The main therapeutic problems of LRRC are the often disabling- and difficult to treat symptoms, such as severe pain and fistulating or bleeding tumors. The low response rate to chemotherapy as described in the current series clearly stresses the high need for novel treatment options and in particular for those patients with symptomatic local recurrences. Pelvic re-irradiation can provide pain relief in 65–83 % of the patients. Unfortunately, the duration of this pain relief is limited to a median of only 6–9 months and it can only be offered for a limited number of times [1618]. Moreover, pelvic re-irradiation leaves distant metastases untreated and probably does not affect overall survival. A possible mechanism to improve the response to chemotherapy is to combine it with hyperthermia. Hyperthermia exposed parts of the body to high temperatures (42 °C), which causes increased intracellular drug uptake, enhanced DNA damage, and higher intra-tumor drug concentrations caused by an increased blood flow [19]. Future research should focus on combining hyperthermia and chemotherapy to investigate whether this approach improves the response rates of the local recurrences in previously irradiated area.

Chemotherapy is increasingly used in a potential curative preoperative setting for LRRC. Preoperative chemotherapy is administered to facilitate tumor downstaging and thus enhancing the chance of a complete resection. Complete resections are the most important prognostic factor for overall survival, and it is hypothesized achieving wider resection margins may improve outcome [6, 20]. The results of the current study contradict the potential downstaging effect of chemotherapy in previously irradiated patients. Therefore, the use of preoperative chemotherapy to induce tumor downstaging in previously irradiated patients needs further investigation.
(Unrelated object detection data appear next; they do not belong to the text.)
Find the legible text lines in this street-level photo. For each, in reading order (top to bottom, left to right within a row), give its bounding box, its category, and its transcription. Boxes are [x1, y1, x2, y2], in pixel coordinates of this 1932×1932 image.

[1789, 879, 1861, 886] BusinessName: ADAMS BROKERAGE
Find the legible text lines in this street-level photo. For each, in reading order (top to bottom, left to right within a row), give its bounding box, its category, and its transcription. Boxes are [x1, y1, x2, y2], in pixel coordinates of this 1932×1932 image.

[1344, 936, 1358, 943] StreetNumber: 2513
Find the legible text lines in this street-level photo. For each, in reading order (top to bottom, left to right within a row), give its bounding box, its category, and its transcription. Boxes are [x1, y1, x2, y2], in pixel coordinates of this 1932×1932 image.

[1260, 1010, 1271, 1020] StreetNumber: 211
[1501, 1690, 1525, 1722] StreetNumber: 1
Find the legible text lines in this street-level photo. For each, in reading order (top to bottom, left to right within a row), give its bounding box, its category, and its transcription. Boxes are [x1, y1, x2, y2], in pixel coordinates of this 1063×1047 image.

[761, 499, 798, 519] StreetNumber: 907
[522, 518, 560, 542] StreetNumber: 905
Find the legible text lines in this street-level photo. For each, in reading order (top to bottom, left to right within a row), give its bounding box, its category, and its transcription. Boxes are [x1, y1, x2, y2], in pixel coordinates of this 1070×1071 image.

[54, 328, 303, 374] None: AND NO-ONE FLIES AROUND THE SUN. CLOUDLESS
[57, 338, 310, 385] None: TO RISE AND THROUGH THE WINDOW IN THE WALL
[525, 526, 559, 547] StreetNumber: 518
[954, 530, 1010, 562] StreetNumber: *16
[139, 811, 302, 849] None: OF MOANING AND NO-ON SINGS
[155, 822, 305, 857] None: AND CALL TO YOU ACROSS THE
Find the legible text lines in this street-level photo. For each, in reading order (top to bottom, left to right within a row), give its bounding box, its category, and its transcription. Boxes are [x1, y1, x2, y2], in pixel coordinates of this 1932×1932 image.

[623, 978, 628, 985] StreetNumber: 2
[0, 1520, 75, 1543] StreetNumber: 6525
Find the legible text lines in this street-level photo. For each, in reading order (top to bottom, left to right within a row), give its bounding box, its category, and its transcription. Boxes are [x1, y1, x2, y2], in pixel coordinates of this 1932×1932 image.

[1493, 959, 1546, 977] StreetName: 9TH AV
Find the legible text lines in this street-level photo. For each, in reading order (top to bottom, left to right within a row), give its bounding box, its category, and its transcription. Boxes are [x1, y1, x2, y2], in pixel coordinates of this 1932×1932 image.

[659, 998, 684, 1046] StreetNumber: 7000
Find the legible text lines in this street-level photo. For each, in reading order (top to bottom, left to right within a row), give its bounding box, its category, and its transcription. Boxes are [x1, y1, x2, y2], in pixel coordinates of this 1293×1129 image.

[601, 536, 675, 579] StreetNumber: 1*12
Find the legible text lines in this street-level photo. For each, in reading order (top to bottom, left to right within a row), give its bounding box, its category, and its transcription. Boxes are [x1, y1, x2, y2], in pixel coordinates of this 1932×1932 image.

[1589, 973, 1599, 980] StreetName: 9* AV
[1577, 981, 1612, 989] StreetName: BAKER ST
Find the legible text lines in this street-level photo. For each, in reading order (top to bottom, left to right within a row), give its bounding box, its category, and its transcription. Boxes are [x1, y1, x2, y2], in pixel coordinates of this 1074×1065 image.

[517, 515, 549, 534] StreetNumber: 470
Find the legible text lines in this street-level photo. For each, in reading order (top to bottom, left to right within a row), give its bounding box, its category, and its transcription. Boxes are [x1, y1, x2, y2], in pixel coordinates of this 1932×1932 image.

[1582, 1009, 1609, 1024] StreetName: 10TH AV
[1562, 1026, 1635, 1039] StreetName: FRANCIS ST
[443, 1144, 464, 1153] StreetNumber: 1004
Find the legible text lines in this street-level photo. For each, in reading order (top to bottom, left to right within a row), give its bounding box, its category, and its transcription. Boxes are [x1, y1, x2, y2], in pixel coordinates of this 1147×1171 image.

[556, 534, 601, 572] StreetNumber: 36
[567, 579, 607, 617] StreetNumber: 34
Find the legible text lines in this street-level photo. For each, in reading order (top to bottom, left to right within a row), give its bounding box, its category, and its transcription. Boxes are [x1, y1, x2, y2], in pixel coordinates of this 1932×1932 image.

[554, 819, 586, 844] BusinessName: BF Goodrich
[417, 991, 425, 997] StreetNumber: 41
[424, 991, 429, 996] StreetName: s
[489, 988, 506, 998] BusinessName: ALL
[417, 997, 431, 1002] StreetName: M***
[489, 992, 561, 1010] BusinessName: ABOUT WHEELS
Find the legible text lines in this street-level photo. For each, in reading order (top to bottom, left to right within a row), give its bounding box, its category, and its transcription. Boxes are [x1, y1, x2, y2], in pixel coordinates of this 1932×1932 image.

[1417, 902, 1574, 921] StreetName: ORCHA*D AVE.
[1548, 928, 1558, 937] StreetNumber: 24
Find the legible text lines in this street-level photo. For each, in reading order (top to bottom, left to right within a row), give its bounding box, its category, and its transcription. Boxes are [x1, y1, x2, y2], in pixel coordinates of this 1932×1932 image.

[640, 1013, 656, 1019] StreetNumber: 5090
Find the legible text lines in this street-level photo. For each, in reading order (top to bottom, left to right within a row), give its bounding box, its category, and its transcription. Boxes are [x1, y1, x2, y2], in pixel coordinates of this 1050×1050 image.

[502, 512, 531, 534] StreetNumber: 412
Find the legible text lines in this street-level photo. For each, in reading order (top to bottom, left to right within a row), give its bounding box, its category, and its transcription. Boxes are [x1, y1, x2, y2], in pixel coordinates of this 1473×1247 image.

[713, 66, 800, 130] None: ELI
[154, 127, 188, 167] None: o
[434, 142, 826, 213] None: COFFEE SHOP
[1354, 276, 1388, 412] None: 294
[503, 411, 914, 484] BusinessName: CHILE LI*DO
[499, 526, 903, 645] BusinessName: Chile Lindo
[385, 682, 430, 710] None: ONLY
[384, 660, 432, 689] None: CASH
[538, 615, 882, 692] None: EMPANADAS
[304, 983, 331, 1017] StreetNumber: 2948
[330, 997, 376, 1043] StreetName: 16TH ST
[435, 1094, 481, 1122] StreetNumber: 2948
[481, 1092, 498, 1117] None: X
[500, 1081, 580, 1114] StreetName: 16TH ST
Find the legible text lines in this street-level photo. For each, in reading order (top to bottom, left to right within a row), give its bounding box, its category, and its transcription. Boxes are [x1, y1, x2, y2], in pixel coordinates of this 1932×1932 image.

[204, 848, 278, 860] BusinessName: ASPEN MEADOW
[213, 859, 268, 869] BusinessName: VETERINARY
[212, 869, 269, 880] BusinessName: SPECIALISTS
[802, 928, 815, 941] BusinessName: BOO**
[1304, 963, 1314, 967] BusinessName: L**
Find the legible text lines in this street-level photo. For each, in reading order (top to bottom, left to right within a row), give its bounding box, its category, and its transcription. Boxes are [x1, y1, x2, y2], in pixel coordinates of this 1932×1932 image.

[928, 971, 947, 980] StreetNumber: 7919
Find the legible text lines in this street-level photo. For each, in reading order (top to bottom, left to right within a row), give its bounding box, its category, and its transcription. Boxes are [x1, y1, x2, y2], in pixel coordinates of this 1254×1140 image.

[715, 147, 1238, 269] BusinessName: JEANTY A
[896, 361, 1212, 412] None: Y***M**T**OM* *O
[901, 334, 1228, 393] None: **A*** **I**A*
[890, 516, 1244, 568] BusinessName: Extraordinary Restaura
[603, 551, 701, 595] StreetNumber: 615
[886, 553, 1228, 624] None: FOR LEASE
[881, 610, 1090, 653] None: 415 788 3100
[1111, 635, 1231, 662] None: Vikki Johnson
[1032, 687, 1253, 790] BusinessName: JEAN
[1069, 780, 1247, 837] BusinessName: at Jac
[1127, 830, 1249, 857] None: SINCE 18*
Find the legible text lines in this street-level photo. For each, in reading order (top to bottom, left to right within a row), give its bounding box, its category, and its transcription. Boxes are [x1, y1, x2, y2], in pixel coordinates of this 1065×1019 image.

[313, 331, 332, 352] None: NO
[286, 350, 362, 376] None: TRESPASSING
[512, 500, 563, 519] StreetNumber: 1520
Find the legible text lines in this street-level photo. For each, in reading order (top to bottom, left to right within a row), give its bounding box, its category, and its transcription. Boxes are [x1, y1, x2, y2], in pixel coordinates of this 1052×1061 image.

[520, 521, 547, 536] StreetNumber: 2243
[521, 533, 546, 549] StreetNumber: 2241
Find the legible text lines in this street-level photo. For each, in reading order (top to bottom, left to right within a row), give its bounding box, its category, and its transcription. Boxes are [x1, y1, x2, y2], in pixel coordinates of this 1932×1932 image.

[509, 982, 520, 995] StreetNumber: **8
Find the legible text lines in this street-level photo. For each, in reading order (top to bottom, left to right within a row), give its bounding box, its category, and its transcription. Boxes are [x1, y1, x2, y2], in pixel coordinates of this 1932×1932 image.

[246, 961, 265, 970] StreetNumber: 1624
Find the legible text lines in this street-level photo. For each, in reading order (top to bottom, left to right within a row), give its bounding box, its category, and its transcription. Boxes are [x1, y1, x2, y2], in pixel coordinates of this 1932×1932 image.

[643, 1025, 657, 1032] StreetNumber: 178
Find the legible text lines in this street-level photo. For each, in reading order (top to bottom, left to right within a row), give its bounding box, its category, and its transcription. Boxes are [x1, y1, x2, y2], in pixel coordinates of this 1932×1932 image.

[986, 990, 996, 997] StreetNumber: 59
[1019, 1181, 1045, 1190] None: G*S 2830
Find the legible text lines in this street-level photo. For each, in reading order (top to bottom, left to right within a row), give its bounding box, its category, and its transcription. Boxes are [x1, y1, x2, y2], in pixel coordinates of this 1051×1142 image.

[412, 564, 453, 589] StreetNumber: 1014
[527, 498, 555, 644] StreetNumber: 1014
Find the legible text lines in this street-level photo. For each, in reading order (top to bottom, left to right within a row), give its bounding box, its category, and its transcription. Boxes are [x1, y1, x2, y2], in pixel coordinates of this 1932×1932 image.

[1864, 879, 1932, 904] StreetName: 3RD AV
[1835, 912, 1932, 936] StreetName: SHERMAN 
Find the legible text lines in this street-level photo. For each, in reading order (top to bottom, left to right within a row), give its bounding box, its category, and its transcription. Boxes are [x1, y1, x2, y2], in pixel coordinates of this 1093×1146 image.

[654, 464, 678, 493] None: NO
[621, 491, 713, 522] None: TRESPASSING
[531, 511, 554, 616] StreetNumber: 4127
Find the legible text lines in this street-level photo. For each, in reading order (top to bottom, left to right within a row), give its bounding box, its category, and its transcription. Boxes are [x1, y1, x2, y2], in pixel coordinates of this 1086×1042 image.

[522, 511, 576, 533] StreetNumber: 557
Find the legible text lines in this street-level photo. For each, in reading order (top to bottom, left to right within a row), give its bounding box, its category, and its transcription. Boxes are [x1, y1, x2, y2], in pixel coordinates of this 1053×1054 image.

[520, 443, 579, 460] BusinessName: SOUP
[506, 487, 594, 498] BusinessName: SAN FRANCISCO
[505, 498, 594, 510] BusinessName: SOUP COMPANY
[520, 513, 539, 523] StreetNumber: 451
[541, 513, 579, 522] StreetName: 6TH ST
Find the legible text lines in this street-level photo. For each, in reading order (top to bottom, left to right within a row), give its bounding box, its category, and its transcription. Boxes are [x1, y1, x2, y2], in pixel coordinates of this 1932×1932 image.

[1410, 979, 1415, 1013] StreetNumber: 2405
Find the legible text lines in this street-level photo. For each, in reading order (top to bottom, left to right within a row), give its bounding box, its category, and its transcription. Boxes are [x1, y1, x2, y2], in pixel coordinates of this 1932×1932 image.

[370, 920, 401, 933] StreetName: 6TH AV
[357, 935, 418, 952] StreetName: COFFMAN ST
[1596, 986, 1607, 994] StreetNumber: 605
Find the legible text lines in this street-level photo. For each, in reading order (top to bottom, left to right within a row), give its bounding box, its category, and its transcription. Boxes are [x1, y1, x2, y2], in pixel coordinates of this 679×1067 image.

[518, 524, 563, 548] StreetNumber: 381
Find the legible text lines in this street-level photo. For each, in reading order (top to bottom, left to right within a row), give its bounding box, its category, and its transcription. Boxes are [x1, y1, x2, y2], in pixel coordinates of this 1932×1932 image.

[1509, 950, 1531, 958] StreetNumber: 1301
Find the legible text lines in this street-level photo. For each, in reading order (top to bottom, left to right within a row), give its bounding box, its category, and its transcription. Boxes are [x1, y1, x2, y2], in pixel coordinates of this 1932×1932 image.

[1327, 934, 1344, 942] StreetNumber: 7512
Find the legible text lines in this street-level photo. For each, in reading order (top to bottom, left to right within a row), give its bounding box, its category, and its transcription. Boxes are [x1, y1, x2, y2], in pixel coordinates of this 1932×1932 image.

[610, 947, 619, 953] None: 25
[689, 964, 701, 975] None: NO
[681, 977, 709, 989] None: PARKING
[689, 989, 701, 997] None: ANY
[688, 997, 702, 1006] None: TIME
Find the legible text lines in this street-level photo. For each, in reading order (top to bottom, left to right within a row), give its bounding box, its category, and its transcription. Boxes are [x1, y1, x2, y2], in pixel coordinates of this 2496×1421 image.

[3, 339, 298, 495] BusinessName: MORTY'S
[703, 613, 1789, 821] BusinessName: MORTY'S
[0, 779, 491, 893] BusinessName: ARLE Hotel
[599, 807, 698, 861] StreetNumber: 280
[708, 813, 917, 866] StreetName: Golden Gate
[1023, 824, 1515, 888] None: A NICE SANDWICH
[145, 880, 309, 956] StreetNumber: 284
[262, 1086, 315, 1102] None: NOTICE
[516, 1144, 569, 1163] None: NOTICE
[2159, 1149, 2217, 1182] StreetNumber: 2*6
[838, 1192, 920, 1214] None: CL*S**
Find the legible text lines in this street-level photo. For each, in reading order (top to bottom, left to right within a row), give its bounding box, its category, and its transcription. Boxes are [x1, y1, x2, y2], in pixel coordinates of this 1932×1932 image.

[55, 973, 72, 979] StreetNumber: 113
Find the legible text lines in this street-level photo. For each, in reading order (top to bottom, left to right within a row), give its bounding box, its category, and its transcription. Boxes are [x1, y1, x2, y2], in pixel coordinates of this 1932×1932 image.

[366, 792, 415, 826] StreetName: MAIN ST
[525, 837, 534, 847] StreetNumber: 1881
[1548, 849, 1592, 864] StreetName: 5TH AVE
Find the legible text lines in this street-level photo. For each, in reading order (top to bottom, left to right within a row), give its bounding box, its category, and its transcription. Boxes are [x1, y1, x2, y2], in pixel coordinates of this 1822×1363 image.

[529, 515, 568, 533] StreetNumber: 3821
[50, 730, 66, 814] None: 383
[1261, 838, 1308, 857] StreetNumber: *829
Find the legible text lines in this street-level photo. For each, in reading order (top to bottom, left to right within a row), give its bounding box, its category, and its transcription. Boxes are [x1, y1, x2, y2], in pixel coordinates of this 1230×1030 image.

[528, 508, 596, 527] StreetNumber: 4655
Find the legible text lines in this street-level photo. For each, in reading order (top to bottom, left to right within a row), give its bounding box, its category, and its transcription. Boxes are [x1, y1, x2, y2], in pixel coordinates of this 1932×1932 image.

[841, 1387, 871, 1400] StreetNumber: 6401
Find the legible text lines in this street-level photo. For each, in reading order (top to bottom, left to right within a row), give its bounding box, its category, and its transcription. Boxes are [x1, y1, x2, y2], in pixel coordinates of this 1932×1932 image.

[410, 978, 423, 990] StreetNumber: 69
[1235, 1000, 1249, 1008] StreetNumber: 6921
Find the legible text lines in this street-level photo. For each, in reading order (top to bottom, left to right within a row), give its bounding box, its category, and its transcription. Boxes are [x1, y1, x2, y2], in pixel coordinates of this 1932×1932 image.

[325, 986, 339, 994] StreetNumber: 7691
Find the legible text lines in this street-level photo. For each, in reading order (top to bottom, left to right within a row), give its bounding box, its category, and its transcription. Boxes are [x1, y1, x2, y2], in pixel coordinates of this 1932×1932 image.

Due to the retrospective nature of this analysis, this study has limitations. Moreover, there was no standard policy regarding the palliative treatment of patients with LRRC. Chemotherapy was only considered a suitable option in a small proportion of the patients with LRRC. This is illustrated by the fact that only 39 patients out of 74 LRRCs with synchronous distant metastases were treated with chemotherapy. This resulted in a relative small number of patients eligible for analysis. Furthermore, different chemotherapeutic regimens were used in the current study, which could lead to differences in response rate. However, this potential bias was ruled out by evaluating the response rate of distant metastases and local recurrence within the same individual patient.

In palliative treatment of LRRC, chemotherapy is administered to prolong survival and to achieve local symptom palliation. However, the current study did not evaluate the effect of chemotherapy on local symptom palliation, because evaluating local palliation is subjective and highly patient- and clinician dependent. Moreover, evaluating local palliation in a retrospective manner is highly unreliable. By using RECIST, we were able to evaluate response to chemotherapy in an objective manner.

In conclusion, previously irradiated patients with LRRC have a lower response rate to systemic chemotherapy of the local recurrence within the previous radiation field compared to the response rates of distant metastases outside the radiation field. This suggests that chemotherapeutic therapy for local palliation may not have the desired effect. Further studies are needed to improve treatment results, for example by combining chemotherapy with hyperthermia.